The chief complaint amongst those appalled with the decision to put Tsarnaev on the cover is that Rolling Stone is glorifying him as a “rock star.”
But, the cover cutline reads “The Bomber: How a Popular, Promising Student was Failed by His Family, Fell Into Radical Islam and Became a Monster.” Read the story inside, and rock star status is the farthest thing from Rolling Stone’s agenda.
Obviously, the decision to write the story was a serious one, and the decision to put Tsarnaev on the cover was not taken lightly by the publication’s editors and publisher, Jann Wenner, either. At the beginning of the piece, the editors wrote: “...The cover story we are publishing this week falls within the traditions of journalism and Rolling Stone’s long-standing commitment to serious and thoughtful coverage of the most important political and cultural issues of our day. The fact that Dzhokhar Tsarnaev is young, and in the same age group as many of our readers, makes it all the more important for us to examine the complexities of this issue and gain a more complete understanding of how a tragedy like this happens.”
Those who are taking to social media, to the airwaves and to anyone else who are listening about Rolling Stone elevating the suspect to “celebrity status” are merely keeping the conversation going.
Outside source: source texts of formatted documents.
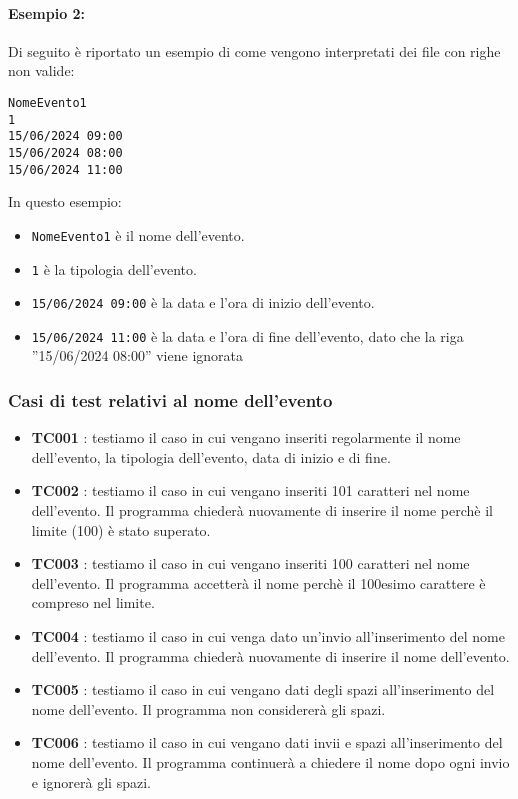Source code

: \documentclass[11pt]{scrartcl} %
\begin{document}
\paragraph{Esempio 2:}

Di seguito è riportato un esempio di come vengono interpretati dei file con righe non valide:

\begin{lstlisting}
NomeEvento1
1
15/06/2024 09:00
15/06/2024 08:00
15/06/2024 11:00
\end{lstlisting}

In questo esempio:
\begin{itemize}
    \item \texttt{NomeEvento1} è il nome dell'evento.
    \item \texttt{1} è la tipologia dell'evento.
    \item \texttt{15/06/2024 09:00} è la data e l'ora di inizio dell'evento.
    \item \texttt{15/06/2024 11:00} è la data e l'ora di fine dell'evento, dato che la riga ''15/06/2024 08:00'' viene ignorata
\end{itemize}


\subsubsection{Casi di test relativi al nome dell'evento}

\begin{itemize}
	\item \textbf{TC001} : testiamo il caso in cui vengano inseriti regolarmente il nome dell’evento, la tipologia dell’evento, data di inizio e di fine.

	\item \textbf{TC002} : testiamo il caso in cui vengano inseriti 101 caratteri nel nome dell’evento. Il programma chiederà nuovamente di inserire il nome perchè il limite (100) è stato superato.

	\item \textbf{TC003} : testiamo il caso in cui vengano inseriti 100 caratteri nel nome dell’evento. Il programma accetterà il nome perchè il 100esimo carattere è compreso nel limite.

	\item \textbf{TC004} : testiamo il caso in cui venga dato un’invio all’inserimento del nome dell’evento. Il programma chiederà nuovamente di inserire il nome dell’evento.

	\item \textbf{TC005} : testiamo il caso in cui vengano dati degli spazi all’inserimento del nome dell’evento. Il programma non considererà gli spazi.

	\item \textbf{TC006} : testiamo il caso in cui vengano dati invii e spazi all’inserimento del nome dell’evento. Il programma continuerà a chiedere il nome dopo ogni invio e ignorerà gli spazi.

\end{itemize}
\end{document}
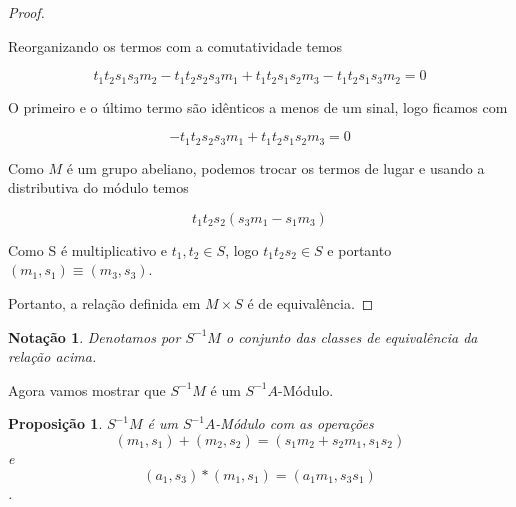 \documentclass[10pt,a4paper]{article}
\newtheorem{proposition}[theorem]{Proposição}
\newtheorem{notation}[theorem]{Notação}
\begin{document}
\begin{proof}
\begin{enumerate}
		Reorganizando os termos com a comutatividade temos
		
		$$t_1t_2s_1s_3m_2-t_1t_2s_2s_3m_1+t_1t_2s_1s_2m_3-t_1t_2s_1s_3m_2=0$$
		
		O primeiro e o último termo são idênticos a menos de um sinal, logo ficamos com 
		
		$$-t_1t_2s_2s_3m_1+t_1t_2s_1s_2m_3=0$$
		
		Como $M$ é um grupo abeliano, podemos trocar os termos de lugar e usando a distributiva do módulo temos 
		
		$$t_1t_2s_2(s_3m_1-s_1m_3)$$
		
		Como S é multiplicativo e $t_1, t_2 \in S$, logo $t_1t_2s_2 \in S$ e portanto $(m_1,s_1) \equiv (m_3, s_3)$.
	\end{enumerate}
	
	Portanto, a relação definida em $M \times S$ é de equivalência.
	
\end{proof}

\begin{notation}
	Denotamos por $S^{-1}M$ o conjunto das classes de equivalência da relação acima.
\end{notation}

Agora vamos mostrar que $S^{-1}M$ é um $S^{-1}A$-Módulo.

\begin{proposition}
	$S^{-1}M$ é um $S^{-1}A$-Módulo com as operações $$(m_1,s_1)+(m_2,s_2)=(s_1m_2+s_2m_1,s_1s_2)$$ e $$(a_1,s_3)*(m_1,s_1)=(a_1m_1,s_3s_1)$$.
\end{proposition}
\end{document}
Yes, putting him on the cover does put him in the spotlight, but the story is not about how great this person is – it is about what a monster he is. It examines how he went from a promising high school student and athlete to a murderer and terrorist. Rolling Stone never calls him a rock star – but a lot of other people did.
There’s no doubt, too, that for every person boycotting the magazine and refusing to read another issue ever again, there’s another person who’s curiosity was piqued enough to purchase the issue, or to purchase a subscription.
Critics have panned the decision to use the particular photo, which they argue depicts the “innocence of youth.” It’s worth noting that The New York Times published the same photo back in May.
The media is often criticized for sensationalizing stories like this, dragging them on, giving terrorists, murderers and the like the notoriety and attention that they were striving for. But, we see it a little differently. We see it as reporting the facts. And the facts are this – the Boston Marathon bombing was a horrible, horrific incident. Three people lost their lives, and more than 260 were injured.
If the Rolling Stone story can shed light on how a person becomes a radical monster, and can prevent just one similar incident by way of intervention, then that makes running the cover story and the backlash all worth it.